A couple of interesting discussions on PerlMonks on the matter:
There were a couple of different approaches discussed, the most complex of which were ''re-following'' the @INC array to try and find which library ''would'' be used. The problem with that approach is that it's a guess about what will be used rather than a report of what was used.
It turns out there's a very very simple way...
One of the Perl predefined variables is %INC (not to be confused with the library search path @INC).
As per the perldoc:
%INC The hash %INC contains entries for each filename included via the "do", "require", or "use" operators. The key is the filename you specified (with module names con- verted to pathnames), and the value is the location of the file found. The "require" operator uses this hash to determine whether a particular file has already been included. If the file was loaded via a hook (e.g. a subroutine reference, see "require" in perlfunc for a description of these hooks), this hook is by default inserted into %INC in place of a filename. Note, however, that the hook may have set the %INC entry by itself to provide some more specific info.

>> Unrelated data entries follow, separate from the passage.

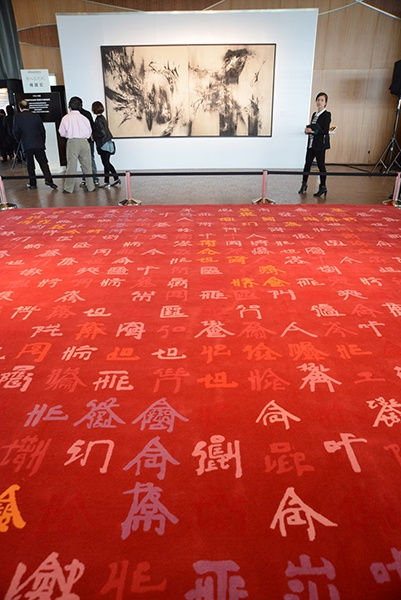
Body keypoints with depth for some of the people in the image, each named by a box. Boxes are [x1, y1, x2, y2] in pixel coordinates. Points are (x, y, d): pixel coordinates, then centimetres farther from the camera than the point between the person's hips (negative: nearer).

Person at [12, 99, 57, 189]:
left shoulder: (17, 117, 0)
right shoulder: (36, 116, 5)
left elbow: (15, 131, -1)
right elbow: (42, 130, 8)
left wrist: (19, 140, 18)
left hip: (26, 145, -1)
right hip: (39, 144, 1)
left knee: (30, 164, 7)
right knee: (43, 162, 2)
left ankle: (32, 183, 9)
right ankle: (48, 179, -16)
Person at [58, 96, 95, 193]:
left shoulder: (66, 118, -1)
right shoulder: (84, 118, 6)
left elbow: (62, 133, 2)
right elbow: (89, 132, 10)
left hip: (72, 142, -2)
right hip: (84, 141, 2)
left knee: (71, 165, 1)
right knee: (87, 165, 9)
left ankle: (68, 188, 2)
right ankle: (90, 186, 12)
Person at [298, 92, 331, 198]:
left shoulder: (326, 115, -6)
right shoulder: (314, 114, 16)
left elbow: (325, 131, -14)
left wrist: (312, 131, -18)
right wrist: (308, 129, -2)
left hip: (320, 144, -7)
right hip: (311, 143, 7)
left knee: (321, 165, -1)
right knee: (307, 164, 6)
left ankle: (323, 187, 7)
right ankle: (304, 184, 16)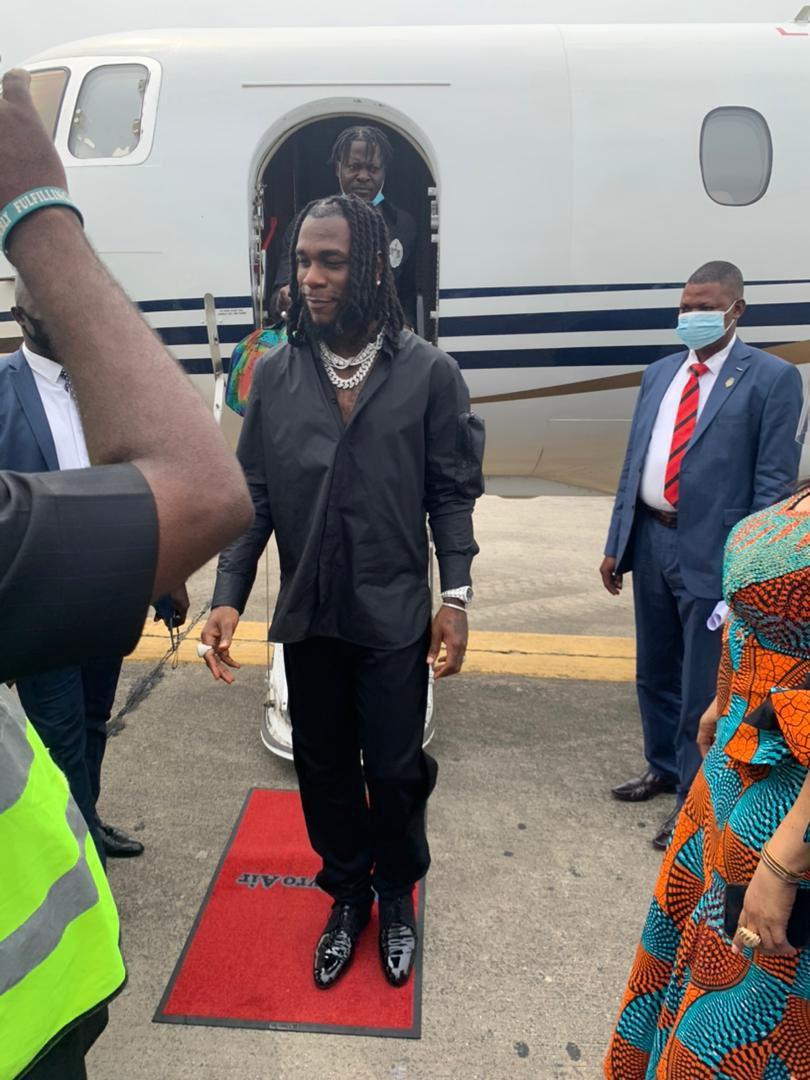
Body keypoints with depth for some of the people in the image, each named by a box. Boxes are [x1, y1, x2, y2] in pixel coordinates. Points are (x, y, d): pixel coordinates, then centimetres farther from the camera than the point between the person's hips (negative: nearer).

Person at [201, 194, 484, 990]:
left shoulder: (429, 372, -6)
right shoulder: (274, 374, 0)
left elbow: (451, 494, -3)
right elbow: (253, 494, 1)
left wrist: (456, 598, -7)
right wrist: (229, 595, -7)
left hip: (394, 616, -2)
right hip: (308, 616, 3)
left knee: (394, 772, 9)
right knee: (323, 770, 16)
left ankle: (396, 896, 39)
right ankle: (347, 895, 41)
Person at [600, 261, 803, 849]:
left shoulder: (772, 377, -6)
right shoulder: (660, 373, 11)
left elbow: (774, 482, -9)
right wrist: (616, 544, 10)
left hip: (713, 552, -6)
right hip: (650, 541, 6)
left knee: (703, 688, 4)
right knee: (655, 672, 20)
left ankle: (695, 801, 23)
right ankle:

So to get a run-time report of what modules are in use, and where the source files were, just print out %INC:
1 use Data::Dumper; 2 print Data::Dumper:;Dumper(\%INC);
For example:
1 $ perl -MData::Dumper -MEnglish -MCGI -e 'print Data::Dumper::Dumper(\%INC)' 2 $VAR1 = { 3 'warnings/register.pm' => '/usr/lib/perl5/5.8.6/warnings/register.pm', 4 'bytes.pm' => '/usr/lib/perl5/5.8.6/bytes.pm', 5 'Carp.pm' => '/usr/lib/perl5/5.8.6/Carp.pm', 6 'XSLoader.pm' => '/usr/lib/perl5/5.8.6/i386-linux-thread-multi/XSLoader.pm', 7 'English.pm' => '/usr/lib/perl5/5.8.6/English.pm', 8 'Exporter/Heavy.pm' => '/usr/lib/perl5/5.8.6/Exporter/Heavy.pm', 9 'vars.pm' => '/usr/lib/perl5/5.8.6/vars.pm', 10 'strict.pm' => '/usr/lib/perl5/5.8.6/strict.pm', 11 'Exporter.pm' => '/usr/lib/perl5/5.8.6/Exporter.pm', 12 'constant.pm' => '/usr/lib/perl5/5.8.6/constant.pm', 13 'warnings.pm' => '/usr/lib/perl5/5.8.6/warnings.pm', 14 'CGI/Util.pm' => '/usr/lib/perl5/5.8.6/CGI/Util.pm', 15 'overload.pm' => '/usr/lib/perl5/5.8.6/overload.pm', 16 'CGI.pm' => '/usr/lib/perl5/5.8.6/CGI.pm', 17 'Data/Dumper.pm' => '/usr/lib/perl5/5.8.6/i386-linux-thread-multi/Data/Dumper.pm' 18 };
Here's the perldoc on PerlDoc:perlvar.
Of course, there must be a gotch...
Modifying %INC is a common way to trick Perl into believing that a module has already been loaded (for instance when using something like Test::MockObject) but when that happens the hash value set is usually not a path to a file. That said - this method is not going to be all that reliable if used in an environment in which munging of %INC is going on.